Tasks to carry out:
- 1) Do these statements agree with the React Native Shield SDK page? Answer yes or no for each and quote the deciding words. (a) React Native needs a different npm package than web. (b) On web, the PoW solver runs in a Web Worker. (c) The solvePow function needs extra configuration in React Native.
- 2) Name every feature that the React Native Shield SDK page compares between Web and React Native in its table.
- 3) Write out the part of the React Native Shield SDK page that opens with the words containing "React Native Shield" and closes with "(no Web Worker).".

Extract provided:
React Native Shield SDK
React Native uses the same @akedly/shield npm package as web. The library automatically detects the React Native environment and switches to batched main-thread PoW solving (no Web Worker).
Installation
Installation
npm install @akedly/shield
For Turnstile support, you also need a WebView package:
npm install react-native-webview
Key Differences from Web
| Feature | Web | React Native |
|---|---|---|
| PoW Solver | Web Worker (off-thread) | Batched main-thread with setTimeout(fn, 0) |
| UI during PoW | Fully responsive | Responsive (batched yields to event loop) |
| Turnstile | getTurnstileToken() (hidden DOM widget) | WebView pointing to bridge page |
| Import | Same | Same |
The solvePow function works identically -- it detects the environment and falls back to batched solving automatically. No configuration needed.

Data extract:

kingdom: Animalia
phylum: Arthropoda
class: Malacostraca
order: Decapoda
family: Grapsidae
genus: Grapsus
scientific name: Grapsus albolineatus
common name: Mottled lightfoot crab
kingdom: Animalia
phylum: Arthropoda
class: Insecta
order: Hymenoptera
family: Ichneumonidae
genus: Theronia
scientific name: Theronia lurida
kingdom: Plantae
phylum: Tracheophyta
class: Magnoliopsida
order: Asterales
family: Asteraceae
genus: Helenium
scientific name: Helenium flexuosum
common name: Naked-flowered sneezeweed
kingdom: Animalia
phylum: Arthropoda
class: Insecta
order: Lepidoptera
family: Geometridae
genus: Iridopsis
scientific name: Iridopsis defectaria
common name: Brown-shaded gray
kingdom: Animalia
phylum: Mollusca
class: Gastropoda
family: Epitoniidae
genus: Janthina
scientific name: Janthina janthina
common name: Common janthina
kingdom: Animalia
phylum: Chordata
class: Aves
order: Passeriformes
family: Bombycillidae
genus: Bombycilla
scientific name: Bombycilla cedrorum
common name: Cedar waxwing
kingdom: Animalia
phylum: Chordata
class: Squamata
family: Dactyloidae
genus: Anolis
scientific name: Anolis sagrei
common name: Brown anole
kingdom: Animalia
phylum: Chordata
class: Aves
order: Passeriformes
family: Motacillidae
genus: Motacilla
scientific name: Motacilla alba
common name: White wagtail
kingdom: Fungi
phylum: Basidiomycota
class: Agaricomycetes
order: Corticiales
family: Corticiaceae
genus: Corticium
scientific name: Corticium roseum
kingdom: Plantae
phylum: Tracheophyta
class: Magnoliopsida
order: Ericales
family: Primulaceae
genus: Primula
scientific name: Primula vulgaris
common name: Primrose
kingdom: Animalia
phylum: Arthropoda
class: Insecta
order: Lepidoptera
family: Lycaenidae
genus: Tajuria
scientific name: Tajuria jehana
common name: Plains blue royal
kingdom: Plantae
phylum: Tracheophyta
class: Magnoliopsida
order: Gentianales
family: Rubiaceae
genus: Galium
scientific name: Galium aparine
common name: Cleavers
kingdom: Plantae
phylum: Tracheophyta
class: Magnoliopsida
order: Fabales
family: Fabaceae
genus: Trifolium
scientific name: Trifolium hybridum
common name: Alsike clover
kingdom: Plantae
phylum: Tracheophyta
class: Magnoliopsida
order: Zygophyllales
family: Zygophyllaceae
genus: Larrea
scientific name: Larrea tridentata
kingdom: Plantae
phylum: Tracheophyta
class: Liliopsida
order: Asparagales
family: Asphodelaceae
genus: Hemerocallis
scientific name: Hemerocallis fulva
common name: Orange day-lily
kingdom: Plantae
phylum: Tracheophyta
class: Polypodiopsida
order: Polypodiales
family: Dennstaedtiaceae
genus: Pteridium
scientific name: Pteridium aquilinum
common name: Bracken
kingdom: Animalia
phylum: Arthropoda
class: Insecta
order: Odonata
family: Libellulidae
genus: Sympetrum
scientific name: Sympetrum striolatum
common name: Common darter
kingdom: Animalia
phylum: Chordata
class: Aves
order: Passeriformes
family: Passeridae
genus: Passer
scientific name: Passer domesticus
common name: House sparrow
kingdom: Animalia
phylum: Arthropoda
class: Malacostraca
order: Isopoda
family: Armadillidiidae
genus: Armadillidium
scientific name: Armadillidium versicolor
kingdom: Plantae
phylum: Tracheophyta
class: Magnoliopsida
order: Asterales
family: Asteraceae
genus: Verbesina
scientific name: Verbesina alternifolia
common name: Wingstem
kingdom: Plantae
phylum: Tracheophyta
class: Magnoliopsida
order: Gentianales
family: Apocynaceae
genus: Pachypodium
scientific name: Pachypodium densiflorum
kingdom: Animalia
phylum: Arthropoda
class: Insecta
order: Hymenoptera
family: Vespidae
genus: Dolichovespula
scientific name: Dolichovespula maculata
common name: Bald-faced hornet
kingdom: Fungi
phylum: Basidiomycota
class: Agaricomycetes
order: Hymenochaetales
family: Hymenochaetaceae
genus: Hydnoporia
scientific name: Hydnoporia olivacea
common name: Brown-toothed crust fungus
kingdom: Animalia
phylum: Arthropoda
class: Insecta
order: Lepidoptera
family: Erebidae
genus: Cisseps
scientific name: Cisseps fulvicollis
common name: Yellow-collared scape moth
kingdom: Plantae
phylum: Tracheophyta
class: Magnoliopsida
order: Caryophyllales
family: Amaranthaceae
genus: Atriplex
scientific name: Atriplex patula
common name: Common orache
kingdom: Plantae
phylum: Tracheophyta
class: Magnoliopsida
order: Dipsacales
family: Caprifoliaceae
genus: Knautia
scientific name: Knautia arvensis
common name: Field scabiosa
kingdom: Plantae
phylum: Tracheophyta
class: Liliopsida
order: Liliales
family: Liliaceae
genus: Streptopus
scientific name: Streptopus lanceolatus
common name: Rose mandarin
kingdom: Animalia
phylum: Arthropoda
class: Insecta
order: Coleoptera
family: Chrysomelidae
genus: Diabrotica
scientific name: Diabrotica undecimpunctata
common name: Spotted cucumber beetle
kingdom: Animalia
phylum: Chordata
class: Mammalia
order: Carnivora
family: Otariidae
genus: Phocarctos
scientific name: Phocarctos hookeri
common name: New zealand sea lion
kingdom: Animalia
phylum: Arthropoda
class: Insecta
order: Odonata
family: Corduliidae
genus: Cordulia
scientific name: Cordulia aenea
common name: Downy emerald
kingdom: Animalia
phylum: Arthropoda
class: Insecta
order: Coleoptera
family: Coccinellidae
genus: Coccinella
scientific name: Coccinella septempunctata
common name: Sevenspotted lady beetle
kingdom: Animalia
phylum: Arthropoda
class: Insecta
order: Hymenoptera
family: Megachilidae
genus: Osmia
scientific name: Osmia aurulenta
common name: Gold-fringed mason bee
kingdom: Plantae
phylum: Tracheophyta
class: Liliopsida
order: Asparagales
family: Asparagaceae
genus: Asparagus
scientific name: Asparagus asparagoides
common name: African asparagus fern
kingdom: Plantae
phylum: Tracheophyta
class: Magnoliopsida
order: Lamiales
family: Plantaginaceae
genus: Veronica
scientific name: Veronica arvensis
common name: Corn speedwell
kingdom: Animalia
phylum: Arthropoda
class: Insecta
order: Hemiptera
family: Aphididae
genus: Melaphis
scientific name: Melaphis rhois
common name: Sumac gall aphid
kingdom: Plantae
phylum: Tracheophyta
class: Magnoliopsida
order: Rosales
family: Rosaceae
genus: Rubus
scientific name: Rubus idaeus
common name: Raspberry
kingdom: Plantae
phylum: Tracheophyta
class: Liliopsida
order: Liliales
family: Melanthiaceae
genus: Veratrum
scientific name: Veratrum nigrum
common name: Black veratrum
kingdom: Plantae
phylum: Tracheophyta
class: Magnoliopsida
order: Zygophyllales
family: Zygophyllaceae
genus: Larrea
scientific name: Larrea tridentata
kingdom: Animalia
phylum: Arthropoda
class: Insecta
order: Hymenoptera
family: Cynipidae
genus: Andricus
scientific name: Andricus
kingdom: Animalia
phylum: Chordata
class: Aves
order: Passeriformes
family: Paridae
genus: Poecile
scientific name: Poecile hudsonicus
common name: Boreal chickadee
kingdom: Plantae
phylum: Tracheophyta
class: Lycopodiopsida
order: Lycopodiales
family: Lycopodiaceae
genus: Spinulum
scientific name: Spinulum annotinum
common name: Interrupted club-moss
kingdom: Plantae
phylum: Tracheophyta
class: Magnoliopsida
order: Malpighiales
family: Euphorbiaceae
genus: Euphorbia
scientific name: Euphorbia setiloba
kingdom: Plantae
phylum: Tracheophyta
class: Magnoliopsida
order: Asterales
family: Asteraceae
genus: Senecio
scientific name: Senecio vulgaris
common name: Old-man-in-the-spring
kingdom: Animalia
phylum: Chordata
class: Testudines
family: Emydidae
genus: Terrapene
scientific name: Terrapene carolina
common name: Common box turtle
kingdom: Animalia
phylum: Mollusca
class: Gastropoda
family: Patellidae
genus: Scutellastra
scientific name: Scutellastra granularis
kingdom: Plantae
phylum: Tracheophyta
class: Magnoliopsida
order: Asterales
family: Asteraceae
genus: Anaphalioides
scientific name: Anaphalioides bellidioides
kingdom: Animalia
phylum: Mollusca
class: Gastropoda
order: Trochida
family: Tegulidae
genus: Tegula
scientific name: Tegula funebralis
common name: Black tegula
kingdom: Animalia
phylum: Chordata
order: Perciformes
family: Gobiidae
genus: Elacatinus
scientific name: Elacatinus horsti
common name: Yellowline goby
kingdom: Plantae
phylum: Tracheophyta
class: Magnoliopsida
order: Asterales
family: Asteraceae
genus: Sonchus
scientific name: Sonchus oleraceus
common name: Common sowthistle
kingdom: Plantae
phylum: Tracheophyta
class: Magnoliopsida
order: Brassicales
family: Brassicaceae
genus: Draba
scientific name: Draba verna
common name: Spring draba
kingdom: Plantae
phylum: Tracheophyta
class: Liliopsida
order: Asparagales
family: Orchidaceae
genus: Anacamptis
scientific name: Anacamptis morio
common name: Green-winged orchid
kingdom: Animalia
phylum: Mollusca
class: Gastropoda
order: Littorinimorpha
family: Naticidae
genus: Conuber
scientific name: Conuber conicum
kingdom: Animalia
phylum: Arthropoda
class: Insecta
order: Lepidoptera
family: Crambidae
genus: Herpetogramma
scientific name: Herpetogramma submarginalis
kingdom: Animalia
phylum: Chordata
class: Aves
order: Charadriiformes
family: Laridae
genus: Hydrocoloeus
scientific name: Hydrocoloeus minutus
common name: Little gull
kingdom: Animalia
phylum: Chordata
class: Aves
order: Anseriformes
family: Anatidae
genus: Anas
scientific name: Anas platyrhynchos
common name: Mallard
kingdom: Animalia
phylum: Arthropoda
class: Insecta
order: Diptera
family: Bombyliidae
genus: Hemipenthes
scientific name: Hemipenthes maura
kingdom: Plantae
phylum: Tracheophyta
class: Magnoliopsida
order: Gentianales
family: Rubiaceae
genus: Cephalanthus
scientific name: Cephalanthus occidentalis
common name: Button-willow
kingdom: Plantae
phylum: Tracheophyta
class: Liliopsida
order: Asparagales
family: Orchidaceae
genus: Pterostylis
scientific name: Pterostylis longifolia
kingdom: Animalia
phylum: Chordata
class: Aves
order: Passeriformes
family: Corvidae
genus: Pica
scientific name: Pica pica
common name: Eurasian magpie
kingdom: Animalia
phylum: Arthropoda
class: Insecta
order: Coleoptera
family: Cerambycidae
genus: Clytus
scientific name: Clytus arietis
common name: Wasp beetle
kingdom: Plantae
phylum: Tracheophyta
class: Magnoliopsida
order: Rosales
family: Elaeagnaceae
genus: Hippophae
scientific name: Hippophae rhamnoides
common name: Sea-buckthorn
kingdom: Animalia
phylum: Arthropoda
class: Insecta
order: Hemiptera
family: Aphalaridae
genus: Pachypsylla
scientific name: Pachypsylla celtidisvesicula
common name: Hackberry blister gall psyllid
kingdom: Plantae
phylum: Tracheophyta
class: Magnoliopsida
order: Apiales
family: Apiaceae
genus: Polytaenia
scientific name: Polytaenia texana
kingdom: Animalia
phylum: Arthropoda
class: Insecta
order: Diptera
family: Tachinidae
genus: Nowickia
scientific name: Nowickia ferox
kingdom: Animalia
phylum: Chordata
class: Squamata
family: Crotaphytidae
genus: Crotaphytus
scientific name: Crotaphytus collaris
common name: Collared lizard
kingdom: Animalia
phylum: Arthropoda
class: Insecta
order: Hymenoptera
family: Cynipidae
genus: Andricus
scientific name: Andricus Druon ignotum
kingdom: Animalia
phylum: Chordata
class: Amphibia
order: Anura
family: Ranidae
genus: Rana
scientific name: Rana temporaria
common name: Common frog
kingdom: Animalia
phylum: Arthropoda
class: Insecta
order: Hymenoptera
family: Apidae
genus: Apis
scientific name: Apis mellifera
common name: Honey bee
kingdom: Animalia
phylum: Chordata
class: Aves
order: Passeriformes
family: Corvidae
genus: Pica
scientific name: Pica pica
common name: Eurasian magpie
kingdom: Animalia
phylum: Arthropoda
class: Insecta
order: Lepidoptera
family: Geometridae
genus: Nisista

Outputs for the tasks:
- 1)
(a) No: "React Native uses the same @akedly/shield npm package as web."
(b) Yes: "Web Worker (off-thread)"
(c) No: "No configuration needed."

- 2) PoW Solver, UI during PoW, Turnstile, Import

- 3)
React Native Shield SDK
React Native uses the same @akedly/shield npm package as web. The library automatically detects the React Native environment and switches to batched main-thread PoW solving (no Web Worker).